Fehlt Gott? Ja, „er fehlt; er fehlt mir“ – so hat Martin Walser seinem ganz persönlichen Gefühl Ausdruck verliehen und damit zugleich die Gottvergessenheit unserer Tage auf den Punkt gebracht. Damit steht er der Klage Jesajas sehr nahe. Wer so spricht wie Walser heute oder wie Jesaja vor zweieinhalbtausend Jahren, hat den schmerzlich vermissten, den abwesenden Gott vor Augen, die Leerstelle, weil dort, wo man Gott vermutet oder ihn sich wünscht, vermeintlich nichts ist. „Niemand ruft deinen Namen an, Gott, oder macht sich auf, dass er sich an dich halte … du, Gott, hast dein Angesicht vor uns verborgen.“
Aber Jesaja geht in seiner Diagnose noch weiter. Ihm ist bewusst, dass das Fehlen Gottes ursächlich mit der Gottvergessenheit der Menschen zusammenhängt. Gottes Verborgenheit – eine Folge fehlender Sensibilität für Gottes Nähe und Gegenwart. Es fehlen – modern gesprochen – die Antennen für Gott. Gott ist schon da, aber seine Gegenwart braucht Aufmerksamkeit. Das ist es, was der Prophet andeutet.

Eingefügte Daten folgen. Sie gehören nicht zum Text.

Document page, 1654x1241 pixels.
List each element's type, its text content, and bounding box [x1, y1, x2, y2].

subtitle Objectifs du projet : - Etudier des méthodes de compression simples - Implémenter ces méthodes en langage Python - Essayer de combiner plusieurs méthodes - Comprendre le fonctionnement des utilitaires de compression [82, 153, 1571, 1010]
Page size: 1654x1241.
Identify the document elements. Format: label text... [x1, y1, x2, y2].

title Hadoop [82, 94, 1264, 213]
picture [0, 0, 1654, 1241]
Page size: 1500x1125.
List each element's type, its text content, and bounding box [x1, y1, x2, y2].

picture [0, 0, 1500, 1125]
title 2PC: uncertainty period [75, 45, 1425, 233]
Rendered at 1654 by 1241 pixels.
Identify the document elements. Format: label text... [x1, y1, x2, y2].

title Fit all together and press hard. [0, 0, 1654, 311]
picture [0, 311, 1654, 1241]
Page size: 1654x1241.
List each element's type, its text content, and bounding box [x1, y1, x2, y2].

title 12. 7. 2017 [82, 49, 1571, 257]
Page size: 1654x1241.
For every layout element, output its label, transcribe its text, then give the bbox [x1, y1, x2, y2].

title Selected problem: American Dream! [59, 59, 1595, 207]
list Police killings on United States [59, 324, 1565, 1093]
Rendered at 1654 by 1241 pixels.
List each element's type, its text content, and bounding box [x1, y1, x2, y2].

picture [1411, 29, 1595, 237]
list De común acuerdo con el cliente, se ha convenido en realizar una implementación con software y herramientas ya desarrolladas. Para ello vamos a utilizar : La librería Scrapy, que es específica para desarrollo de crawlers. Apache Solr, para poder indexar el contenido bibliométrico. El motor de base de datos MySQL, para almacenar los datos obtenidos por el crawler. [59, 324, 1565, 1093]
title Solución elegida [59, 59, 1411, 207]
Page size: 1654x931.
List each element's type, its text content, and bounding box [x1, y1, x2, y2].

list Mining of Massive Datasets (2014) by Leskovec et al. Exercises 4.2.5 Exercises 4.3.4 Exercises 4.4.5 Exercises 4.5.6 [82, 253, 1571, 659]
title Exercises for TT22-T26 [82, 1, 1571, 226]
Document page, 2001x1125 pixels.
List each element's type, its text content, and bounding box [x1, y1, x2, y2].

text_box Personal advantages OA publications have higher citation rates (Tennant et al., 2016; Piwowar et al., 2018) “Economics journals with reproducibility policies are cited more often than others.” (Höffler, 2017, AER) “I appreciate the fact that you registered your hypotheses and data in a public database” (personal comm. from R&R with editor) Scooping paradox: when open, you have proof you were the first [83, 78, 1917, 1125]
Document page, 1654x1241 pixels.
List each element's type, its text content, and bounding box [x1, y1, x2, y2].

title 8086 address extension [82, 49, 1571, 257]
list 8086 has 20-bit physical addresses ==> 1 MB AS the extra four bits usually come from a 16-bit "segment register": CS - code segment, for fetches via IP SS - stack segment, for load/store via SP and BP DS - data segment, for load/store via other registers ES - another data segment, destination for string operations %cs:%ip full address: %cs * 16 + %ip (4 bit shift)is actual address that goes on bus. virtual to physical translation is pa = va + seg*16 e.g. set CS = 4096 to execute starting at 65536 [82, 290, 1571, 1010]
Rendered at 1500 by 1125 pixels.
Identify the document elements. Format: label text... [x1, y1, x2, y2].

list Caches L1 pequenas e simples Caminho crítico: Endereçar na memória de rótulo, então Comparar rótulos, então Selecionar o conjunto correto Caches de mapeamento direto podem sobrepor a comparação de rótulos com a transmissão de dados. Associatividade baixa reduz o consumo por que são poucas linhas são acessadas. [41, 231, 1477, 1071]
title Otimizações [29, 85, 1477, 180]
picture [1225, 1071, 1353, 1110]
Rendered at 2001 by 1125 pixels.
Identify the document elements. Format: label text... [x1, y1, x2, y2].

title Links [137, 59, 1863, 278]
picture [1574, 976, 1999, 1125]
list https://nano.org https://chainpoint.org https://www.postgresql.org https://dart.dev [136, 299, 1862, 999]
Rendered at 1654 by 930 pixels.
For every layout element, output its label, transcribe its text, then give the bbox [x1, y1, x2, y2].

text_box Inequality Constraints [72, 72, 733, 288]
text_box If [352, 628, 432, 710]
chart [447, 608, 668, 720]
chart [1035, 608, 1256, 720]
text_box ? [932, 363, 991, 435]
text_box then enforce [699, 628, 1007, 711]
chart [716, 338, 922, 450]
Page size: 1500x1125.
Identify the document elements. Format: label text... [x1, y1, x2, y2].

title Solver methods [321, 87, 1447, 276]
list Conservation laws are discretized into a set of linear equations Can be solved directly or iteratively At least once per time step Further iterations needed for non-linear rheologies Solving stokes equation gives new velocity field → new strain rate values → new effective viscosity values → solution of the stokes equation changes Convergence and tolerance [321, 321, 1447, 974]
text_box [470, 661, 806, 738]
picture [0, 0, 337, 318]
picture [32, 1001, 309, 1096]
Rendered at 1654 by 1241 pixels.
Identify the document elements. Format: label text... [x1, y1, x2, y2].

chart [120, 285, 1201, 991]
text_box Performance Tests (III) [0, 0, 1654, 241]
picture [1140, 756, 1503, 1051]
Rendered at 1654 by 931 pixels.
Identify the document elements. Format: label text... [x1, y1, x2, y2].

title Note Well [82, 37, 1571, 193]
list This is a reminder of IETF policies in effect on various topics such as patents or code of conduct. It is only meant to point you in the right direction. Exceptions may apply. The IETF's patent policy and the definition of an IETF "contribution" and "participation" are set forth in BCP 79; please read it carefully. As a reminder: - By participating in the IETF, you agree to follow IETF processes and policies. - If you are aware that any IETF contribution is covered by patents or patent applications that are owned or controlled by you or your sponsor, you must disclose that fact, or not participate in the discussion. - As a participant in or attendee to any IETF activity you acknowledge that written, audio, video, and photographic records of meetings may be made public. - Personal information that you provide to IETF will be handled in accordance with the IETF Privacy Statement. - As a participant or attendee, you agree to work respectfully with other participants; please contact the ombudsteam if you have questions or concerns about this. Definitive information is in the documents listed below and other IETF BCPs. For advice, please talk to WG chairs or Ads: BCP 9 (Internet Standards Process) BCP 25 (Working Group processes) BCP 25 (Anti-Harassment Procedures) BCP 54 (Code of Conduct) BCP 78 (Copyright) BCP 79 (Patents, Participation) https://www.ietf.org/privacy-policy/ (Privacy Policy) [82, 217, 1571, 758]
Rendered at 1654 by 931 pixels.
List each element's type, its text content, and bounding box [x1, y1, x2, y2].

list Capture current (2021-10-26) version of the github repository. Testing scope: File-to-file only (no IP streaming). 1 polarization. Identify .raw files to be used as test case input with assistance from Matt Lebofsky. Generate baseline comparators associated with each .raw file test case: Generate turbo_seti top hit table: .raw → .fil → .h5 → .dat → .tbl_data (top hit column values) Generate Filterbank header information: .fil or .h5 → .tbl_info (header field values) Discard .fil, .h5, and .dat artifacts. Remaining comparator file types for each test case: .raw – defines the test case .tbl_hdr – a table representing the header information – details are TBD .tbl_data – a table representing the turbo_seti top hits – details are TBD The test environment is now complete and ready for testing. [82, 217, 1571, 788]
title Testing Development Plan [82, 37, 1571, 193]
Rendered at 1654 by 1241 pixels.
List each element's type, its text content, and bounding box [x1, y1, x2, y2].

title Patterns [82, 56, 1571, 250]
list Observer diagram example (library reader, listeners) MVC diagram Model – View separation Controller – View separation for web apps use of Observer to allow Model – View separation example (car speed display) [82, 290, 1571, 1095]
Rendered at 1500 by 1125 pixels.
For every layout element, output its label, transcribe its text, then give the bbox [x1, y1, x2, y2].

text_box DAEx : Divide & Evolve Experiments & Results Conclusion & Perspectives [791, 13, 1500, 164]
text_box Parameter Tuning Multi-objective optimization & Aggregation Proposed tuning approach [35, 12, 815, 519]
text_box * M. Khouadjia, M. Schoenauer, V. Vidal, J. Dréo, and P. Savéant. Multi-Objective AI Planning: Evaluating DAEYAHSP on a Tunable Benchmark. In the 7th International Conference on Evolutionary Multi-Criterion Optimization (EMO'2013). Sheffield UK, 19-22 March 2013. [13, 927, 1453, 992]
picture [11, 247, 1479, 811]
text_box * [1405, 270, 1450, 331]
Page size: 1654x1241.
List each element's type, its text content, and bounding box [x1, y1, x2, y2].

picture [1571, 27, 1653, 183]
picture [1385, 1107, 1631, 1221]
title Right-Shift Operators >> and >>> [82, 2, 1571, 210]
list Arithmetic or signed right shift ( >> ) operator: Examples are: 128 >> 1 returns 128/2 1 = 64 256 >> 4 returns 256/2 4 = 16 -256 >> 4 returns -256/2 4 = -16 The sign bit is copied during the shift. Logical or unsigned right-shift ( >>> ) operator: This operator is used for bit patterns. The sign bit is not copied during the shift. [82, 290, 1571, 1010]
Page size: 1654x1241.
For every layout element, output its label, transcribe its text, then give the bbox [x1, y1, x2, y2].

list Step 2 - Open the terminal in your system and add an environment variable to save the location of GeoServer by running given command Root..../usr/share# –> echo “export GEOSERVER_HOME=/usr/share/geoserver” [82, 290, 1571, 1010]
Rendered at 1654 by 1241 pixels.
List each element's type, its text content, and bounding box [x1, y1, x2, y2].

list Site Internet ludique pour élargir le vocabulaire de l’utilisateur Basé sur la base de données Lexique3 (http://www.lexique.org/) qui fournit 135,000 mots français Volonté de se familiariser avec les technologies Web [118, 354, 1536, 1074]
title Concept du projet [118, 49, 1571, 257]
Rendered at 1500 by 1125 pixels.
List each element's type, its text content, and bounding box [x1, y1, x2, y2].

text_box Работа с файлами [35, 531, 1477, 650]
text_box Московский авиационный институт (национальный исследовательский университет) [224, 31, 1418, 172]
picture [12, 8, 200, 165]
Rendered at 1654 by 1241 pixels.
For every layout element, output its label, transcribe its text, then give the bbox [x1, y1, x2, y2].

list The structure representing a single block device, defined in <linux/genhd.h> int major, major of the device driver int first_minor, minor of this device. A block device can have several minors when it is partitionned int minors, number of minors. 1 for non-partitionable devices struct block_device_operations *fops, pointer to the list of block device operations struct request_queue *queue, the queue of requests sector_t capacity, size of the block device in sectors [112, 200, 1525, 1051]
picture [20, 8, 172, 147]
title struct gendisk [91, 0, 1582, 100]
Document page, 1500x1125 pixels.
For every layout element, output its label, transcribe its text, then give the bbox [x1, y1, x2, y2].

Kann ich von Jesaja lernen? Ja, wenn ich mir von ihm ein Thema für meine Adventszeit vorgeben lasse. Könnte das nicht eine wertvolle Spur dieser vorweihnachtlichen Tage sein: Zeiten der Stille und des Gebets einzuräumen. Vor Gott bringen, was mich bewegt. Nach ihm fragen, nach seinen Quellen des Lebens, die in der Bibel, in seinem Wort sprudeln.
Advent als eine Zeit im Jahr, in der ich mich – neben der üblichen Betriebsamkeit – öffne für neue Begegnungen mit Gott. Das wäre eine Chance.